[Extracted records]

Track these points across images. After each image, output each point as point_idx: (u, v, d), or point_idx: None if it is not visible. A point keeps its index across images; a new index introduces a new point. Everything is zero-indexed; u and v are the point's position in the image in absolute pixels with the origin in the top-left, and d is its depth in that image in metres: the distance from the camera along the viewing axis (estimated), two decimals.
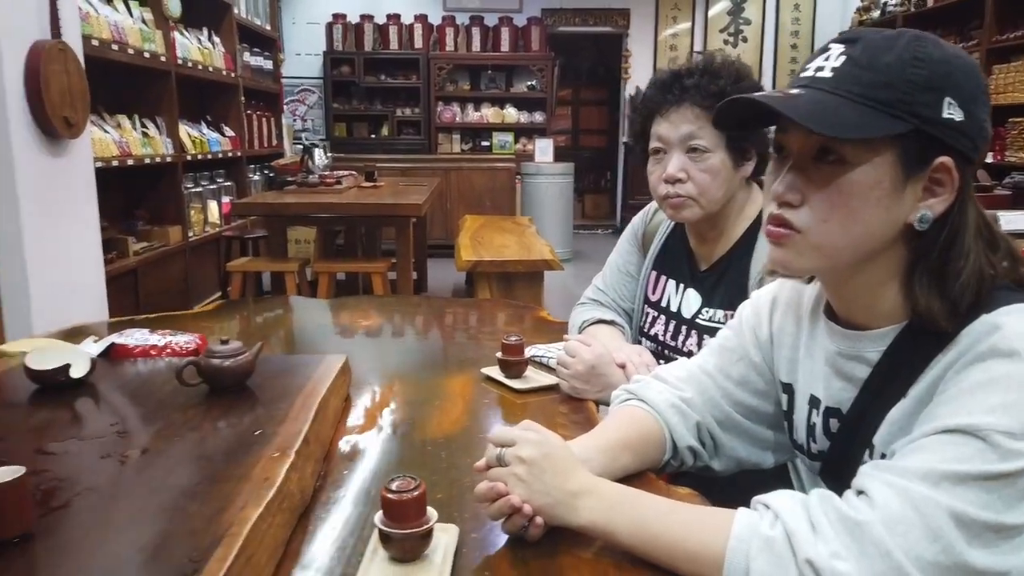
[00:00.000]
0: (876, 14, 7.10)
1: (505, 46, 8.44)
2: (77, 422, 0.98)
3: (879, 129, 0.72)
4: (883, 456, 0.77)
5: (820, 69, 0.76)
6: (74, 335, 1.50)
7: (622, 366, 1.25)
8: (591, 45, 10.08)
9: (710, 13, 8.72)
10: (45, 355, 1.08)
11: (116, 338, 1.26)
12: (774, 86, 8.69)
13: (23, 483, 0.68)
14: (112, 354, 1.23)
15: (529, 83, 8.60)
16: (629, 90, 8.78)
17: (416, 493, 0.74)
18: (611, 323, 1.48)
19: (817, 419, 0.90)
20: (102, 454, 0.87)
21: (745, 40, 8.79)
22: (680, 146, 1.29)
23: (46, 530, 0.70)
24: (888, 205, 0.74)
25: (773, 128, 0.82)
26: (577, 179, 7.75)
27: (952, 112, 0.73)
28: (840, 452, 0.86)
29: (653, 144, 1.33)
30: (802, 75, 0.78)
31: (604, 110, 10.45)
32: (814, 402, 0.91)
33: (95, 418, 1.01)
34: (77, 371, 1.07)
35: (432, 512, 0.76)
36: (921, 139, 0.73)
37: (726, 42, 8.76)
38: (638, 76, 8.72)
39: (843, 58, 0.75)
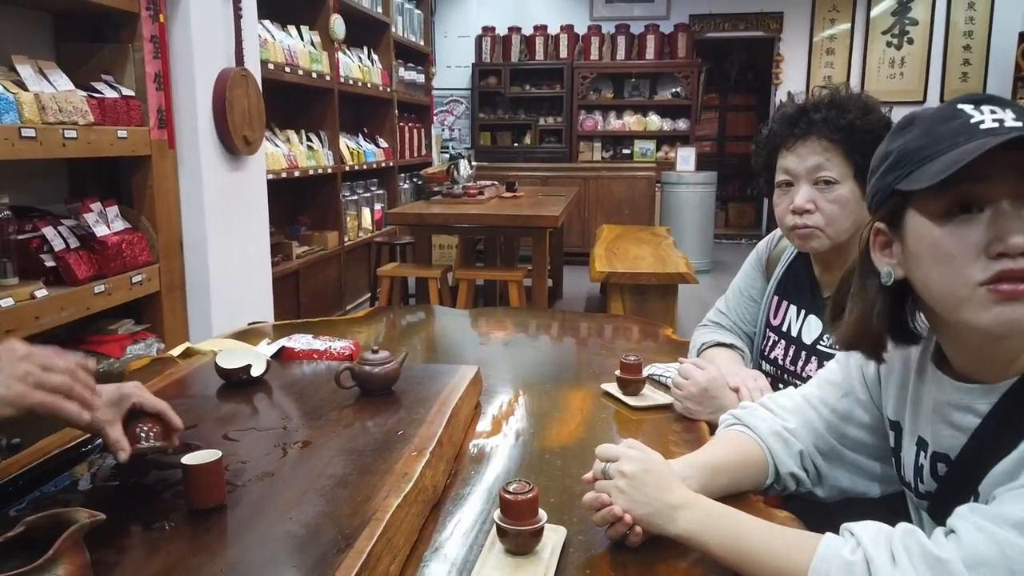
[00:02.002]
0: None
1: (650, 53, 8.43)
2: (255, 414, 1.17)
3: None
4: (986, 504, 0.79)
5: (1021, 119, 0.74)
6: (246, 336, 1.73)
7: (736, 390, 1.31)
8: (741, 49, 9.85)
9: (872, 13, 8.27)
10: (231, 355, 1.28)
11: (285, 342, 1.46)
12: (942, 96, 8.13)
13: (219, 464, 0.85)
14: (282, 356, 1.43)
15: (673, 90, 8.54)
16: (780, 95, 8.51)
17: (530, 495, 0.85)
18: (730, 346, 1.52)
19: (925, 461, 0.92)
20: (274, 443, 1.05)
21: (911, 42, 8.26)
22: (808, 178, 1.32)
23: (234, 503, 0.87)
24: None
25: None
26: (721, 187, 7.62)
27: None
28: (947, 496, 0.87)
29: (780, 177, 1.36)
30: (1007, 124, 0.74)
31: (752, 116, 10.17)
32: (922, 444, 0.92)
33: (268, 412, 1.19)
34: (256, 370, 1.27)
35: (543, 513, 0.86)
36: None
37: (889, 44, 8.29)
38: (790, 81, 8.44)
39: None
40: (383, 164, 5.63)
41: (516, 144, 8.81)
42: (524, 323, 2.12)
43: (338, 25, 4.67)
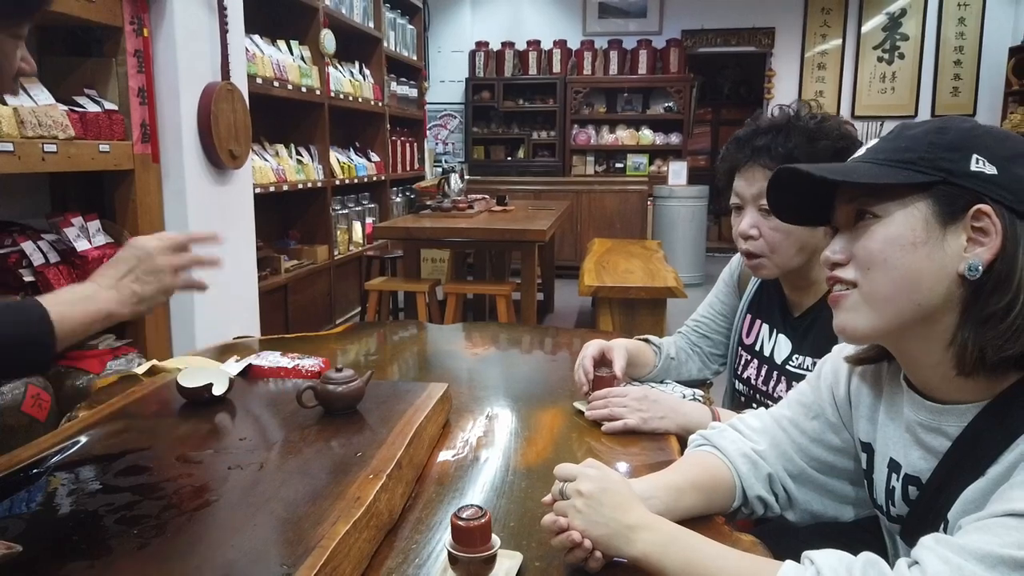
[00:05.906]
0: None
1: (643, 68, 8.46)
2: (214, 435, 1.15)
3: (896, 179, 0.79)
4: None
5: (858, 158, 0.86)
6: (228, 351, 1.71)
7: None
8: (733, 64, 9.89)
9: (863, 29, 8.31)
10: (194, 373, 1.26)
11: (253, 359, 1.44)
12: (933, 109, 8.17)
13: None
14: (250, 373, 1.41)
15: (666, 105, 8.56)
16: (772, 110, 8.53)
17: (482, 521, 0.83)
18: (644, 339, 1.54)
19: (896, 484, 0.90)
20: (230, 465, 1.02)
21: (902, 57, 8.30)
22: (753, 203, 1.34)
23: (177, 528, 0.85)
24: (927, 253, 0.78)
25: None
26: (714, 200, 7.61)
27: (981, 167, 0.76)
28: (918, 520, 0.86)
29: (733, 199, 1.38)
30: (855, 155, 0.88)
31: None
32: (894, 466, 0.91)
33: (228, 432, 1.17)
34: (218, 389, 1.25)
35: (496, 539, 0.84)
36: (951, 190, 0.77)
37: (880, 59, 8.33)
38: (782, 96, 8.46)
39: (876, 140, 0.85)
40: (375, 178, 5.62)
41: (509, 158, 8.82)
42: (503, 338, 2.10)
43: (328, 40, 4.67)
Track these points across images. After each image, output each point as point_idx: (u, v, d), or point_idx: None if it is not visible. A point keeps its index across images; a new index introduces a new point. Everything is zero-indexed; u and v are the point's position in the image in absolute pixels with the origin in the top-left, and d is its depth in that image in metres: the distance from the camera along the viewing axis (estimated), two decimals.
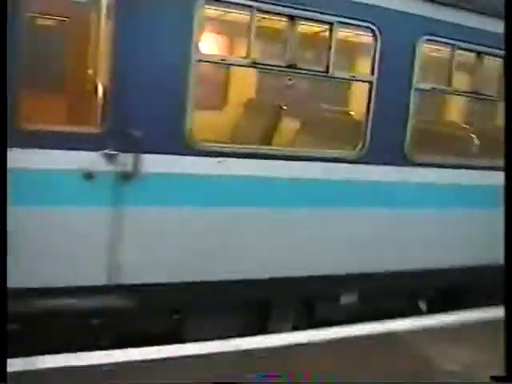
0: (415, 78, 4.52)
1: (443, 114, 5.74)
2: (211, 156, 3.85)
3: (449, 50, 4.66)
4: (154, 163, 3.65)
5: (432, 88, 4.72)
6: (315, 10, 4.00)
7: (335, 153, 4.39)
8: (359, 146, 4.43)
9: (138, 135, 3.57)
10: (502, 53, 3.85)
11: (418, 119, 4.71)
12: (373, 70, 4.35)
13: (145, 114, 3.61)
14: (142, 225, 3.71)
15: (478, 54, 4.84)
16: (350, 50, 4.32)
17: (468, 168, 5.05)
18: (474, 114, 5.61)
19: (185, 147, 3.75)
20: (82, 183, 3.53)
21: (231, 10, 3.97)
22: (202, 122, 3.89)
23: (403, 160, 4.62)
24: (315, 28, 4.22)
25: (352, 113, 4.64)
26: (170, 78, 3.66)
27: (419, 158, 4.68)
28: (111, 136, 3.55)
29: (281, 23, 4.03)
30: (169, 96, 3.67)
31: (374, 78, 4.35)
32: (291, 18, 3.95)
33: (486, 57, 4.81)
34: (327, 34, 4.10)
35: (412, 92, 4.53)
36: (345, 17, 4.11)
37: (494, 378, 3.25)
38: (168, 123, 3.70)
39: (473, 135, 5.22)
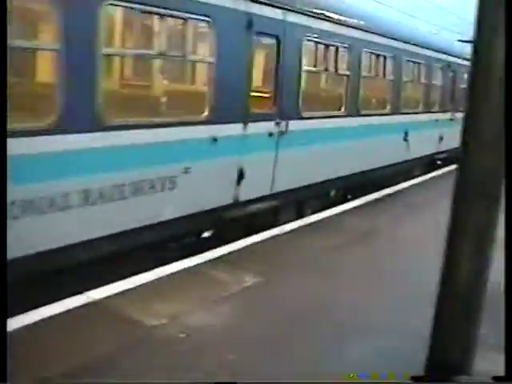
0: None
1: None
2: (306, 119, 7.45)
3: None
4: (292, 125, 7.08)
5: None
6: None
7: (339, 112, 8.43)
8: (343, 108, 8.54)
9: (286, 112, 6.97)
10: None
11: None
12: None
13: (286, 102, 7.00)
14: (289, 158, 7.12)
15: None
16: None
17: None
18: None
19: (299, 116, 7.27)
20: (269, 139, 6.78)
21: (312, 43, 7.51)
22: (303, 103, 7.41)
23: (357, 113, 8.88)
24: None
25: (340, 91, 8.64)
26: (294, 83, 7.10)
27: (364, 111, 9.01)
28: (277, 112, 6.86)
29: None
30: (295, 93, 7.13)
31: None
32: (326, 46, 7.76)
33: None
34: None
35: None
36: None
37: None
38: (294, 105, 7.17)
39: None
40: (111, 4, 4.55)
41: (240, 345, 3.94)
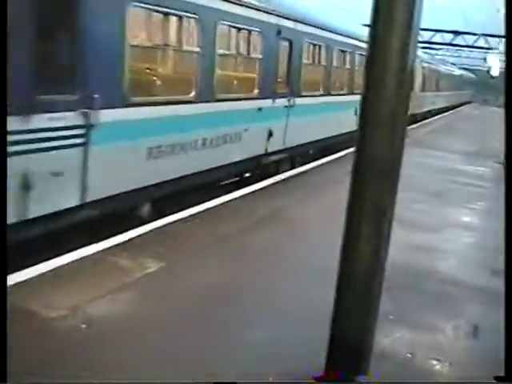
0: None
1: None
2: (304, 97, 10.61)
3: None
4: (296, 101, 10.21)
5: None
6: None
7: (319, 92, 11.68)
8: (321, 89, 11.80)
9: (294, 91, 10.10)
10: None
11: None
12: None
13: (294, 85, 10.13)
14: (293, 124, 10.25)
15: None
16: None
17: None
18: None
19: (300, 94, 10.43)
20: (284, 110, 9.88)
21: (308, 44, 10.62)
22: (302, 85, 10.55)
23: (328, 93, 12.17)
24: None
25: (320, 77, 11.83)
26: (298, 72, 10.24)
27: (332, 91, 12.33)
28: (289, 92, 9.97)
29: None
30: (298, 78, 10.28)
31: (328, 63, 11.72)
32: (314, 46, 10.94)
33: None
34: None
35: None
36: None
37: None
38: (298, 87, 10.33)
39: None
40: (221, 24, 7.46)
41: (141, 334, 3.93)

• [TASK REQUIREMENTS]: Could the entries be output exactly as written, but without their images?

• [RESULT OF THE EXERCISE]:
Track these points across images. After each image, output each point as point_idx: (u, v, d), or point_idx: None if it is not visible. A point keeps its index across images; a new index introduces a new point. Everything is zero-indexed; u and v are the point's position in the image in absolute pixels with the origin in the top-left, and d is its depth in that image in metres: the distance from the camera along the viewing axis (estimated), two decimals.
[00:00.000]
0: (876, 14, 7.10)
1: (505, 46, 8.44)
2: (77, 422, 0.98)
3: (879, 129, 0.72)
4: (883, 456, 0.77)
5: (820, 69, 0.76)
6: (74, 335, 1.50)
7: (622, 366, 1.25)
8: (591, 45, 10.08)
9: (710, 13, 8.72)
10: (45, 355, 1.08)
11: (116, 338, 1.26)
12: (774, 86, 8.69)
13: (23, 483, 0.68)
14: (112, 354, 1.23)
15: (529, 83, 8.60)
16: (629, 90, 8.78)
17: (416, 493, 0.74)
18: (611, 323, 1.48)
19: (817, 419, 0.90)
20: (102, 454, 0.87)
21: (745, 40, 8.79)
22: (680, 146, 1.29)
23: (46, 530, 0.70)
24: (888, 205, 0.74)
25: (773, 128, 0.82)
26: (577, 179, 7.75)
27: (952, 112, 0.73)
28: (840, 452, 0.86)
29: (653, 144, 1.33)
30: (802, 75, 0.78)
31: (604, 110, 10.45)
32: (814, 402, 0.91)
33: (95, 418, 1.01)
34: (77, 371, 1.07)
35: (432, 512, 0.76)
36: (921, 139, 0.73)
37: (726, 42, 8.76)
38: (638, 76, 8.72)
39: (843, 58, 0.75)
[00:02.002]
0: None
1: (650, 53, 8.43)
2: (255, 414, 1.17)
3: None
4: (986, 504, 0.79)
5: (1021, 119, 0.74)
6: (246, 336, 1.73)
7: (736, 390, 1.31)
8: (741, 49, 9.85)
9: (872, 13, 8.27)
10: (231, 355, 1.28)
11: (285, 342, 1.46)
12: (942, 96, 8.13)
13: (219, 464, 0.85)
14: (282, 356, 1.43)
15: (673, 90, 8.54)
16: (780, 95, 8.51)
17: (530, 495, 0.85)
18: (730, 346, 1.52)
19: (925, 461, 0.92)
20: (274, 443, 1.05)
21: (911, 42, 8.26)
22: (808, 178, 1.32)
23: (234, 503, 0.87)
24: None
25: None
26: (721, 187, 7.62)
27: None
28: (947, 496, 0.87)
29: (780, 177, 1.36)
30: (1007, 124, 0.74)
31: (752, 116, 10.17)
32: (922, 444, 0.92)
33: (268, 412, 1.19)
34: (256, 370, 1.27)
35: (543, 513, 0.86)
36: None
37: (889, 44, 8.29)
38: (790, 81, 8.44)
39: None
40: (383, 164, 5.63)
41: (516, 144, 8.81)
42: (524, 323, 2.12)
43: (338, 25, 4.67)
[00:05.906]
0: None
1: (643, 68, 8.46)
2: (214, 435, 1.15)
3: (896, 179, 0.79)
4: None
5: (858, 158, 0.86)
6: (228, 351, 1.71)
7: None
8: (733, 64, 9.89)
9: (863, 29, 8.31)
10: (194, 373, 1.26)
11: (253, 359, 1.44)
12: (933, 109, 8.17)
13: None
14: (250, 373, 1.41)
15: (666, 105, 8.56)
16: (772, 110, 8.53)
17: (482, 521, 0.83)
18: (644, 339, 1.54)
19: (896, 484, 0.90)
20: (230, 465, 1.02)
21: (902, 57, 8.30)
22: (753, 203, 1.34)
23: (177, 528, 0.85)
24: (927, 253, 0.78)
25: None
26: (714, 200, 7.61)
27: (981, 167, 0.76)
28: (918, 520, 0.86)
29: (733, 199, 1.38)
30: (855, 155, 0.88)
31: None
32: (894, 466, 0.91)
33: (228, 432, 1.17)
34: (218, 389, 1.25)
35: (496, 539, 0.84)
36: (951, 190, 0.77)
37: (880, 59, 8.33)
38: (782, 96, 8.46)
39: (876, 140, 0.85)
40: (375, 178, 5.62)
41: (509, 158, 8.82)
42: (503, 338, 2.10)
43: (328, 40, 4.67)
Track these points across images. After each image, output each point as point_idx: (u, v, d), or point_idx: None if it is not visible. A point keeps its index across images; a new index introduces a new point. Everything is zero-indexed; u and v are the point's position in the image in absolute pixels with the origin in the top-left, and d is its depth in that image in metres: the distance from the camera along the viewing axis (estimated), two decimals.
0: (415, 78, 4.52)
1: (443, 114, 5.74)
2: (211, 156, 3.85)
3: (449, 50, 4.66)
4: (154, 163, 3.65)
5: (432, 88, 4.72)
6: (315, 10, 4.00)
7: (335, 153, 4.39)
8: (359, 146, 4.43)
9: (138, 135, 3.57)
10: (502, 53, 3.85)
11: (418, 119, 4.71)
12: (373, 70, 4.35)
13: (145, 114, 3.61)
14: (142, 225, 3.71)
15: (478, 54, 4.84)
16: (350, 50, 4.32)
17: (468, 168, 5.05)
18: (474, 114, 5.61)
19: (185, 147, 3.75)
20: (82, 183, 3.53)
21: (231, 10, 3.97)
22: (202, 122, 3.89)
23: (403, 160, 4.62)
24: (315, 28, 4.22)
25: (352, 113, 4.64)
26: (170, 78, 3.66)
27: (419, 158, 4.68)
28: (111, 136, 3.55)
29: (281, 23, 4.03)
30: (169, 96, 3.67)
31: (374, 78, 4.35)
32: (291, 18, 3.95)
33: (486, 57, 4.81)
34: (327, 34, 4.10)
35: (412, 92, 4.53)
36: (345, 17, 4.11)
37: (494, 378, 3.25)
38: (168, 123, 3.70)
39: (473, 135, 5.22)
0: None
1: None
2: (306, 119, 7.45)
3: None
4: (292, 125, 7.08)
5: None
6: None
7: (339, 112, 8.43)
8: (343, 108, 8.54)
9: (286, 112, 6.97)
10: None
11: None
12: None
13: (286, 102, 7.00)
14: (289, 158, 7.12)
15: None
16: None
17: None
18: None
19: (299, 116, 7.27)
20: (269, 139, 6.78)
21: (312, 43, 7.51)
22: (303, 103, 7.41)
23: (357, 113, 8.88)
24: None
25: (340, 91, 8.64)
26: (294, 83, 7.10)
27: (364, 111, 9.01)
28: (277, 112, 6.86)
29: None
30: (295, 93, 7.13)
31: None
32: (326, 46, 7.76)
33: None
34: None
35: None
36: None
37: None
38: (294, 105, 7.17)
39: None
40: (111, 4, 4.55)
41: (240, 345, 3.94)
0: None
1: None
2: (304, 97, 10.61)
3: None
4: (296, 101, 10.21)
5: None
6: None
7: (319, 92, 11.68)
8: (321, 89, 11.80)
9: (294, 91, 10.10)
10: None
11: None
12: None
13: (294, 85, 10.13)
14: (293, 124, 10.25)
15: None
16: None
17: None
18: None
19: (300, 94, 10.43)
20: (284, 110, 9.88)
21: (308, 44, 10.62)
22: (302, 85, 10.55)
23: (328, 93, 12.17)
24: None
25: (320, 77, 11.83)
26: (298, 72, 10.24)
27: (332, 91, 12.33)
28: (289, 92, 9.97)
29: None
30: (298, 78, 10.28)
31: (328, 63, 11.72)
32: (314, 46, 10.94)
33: None
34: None
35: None
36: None
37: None
38: (298, 87, 10.33)
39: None
40: (221, 24, 7.46)
41: (141, 334, 3.93)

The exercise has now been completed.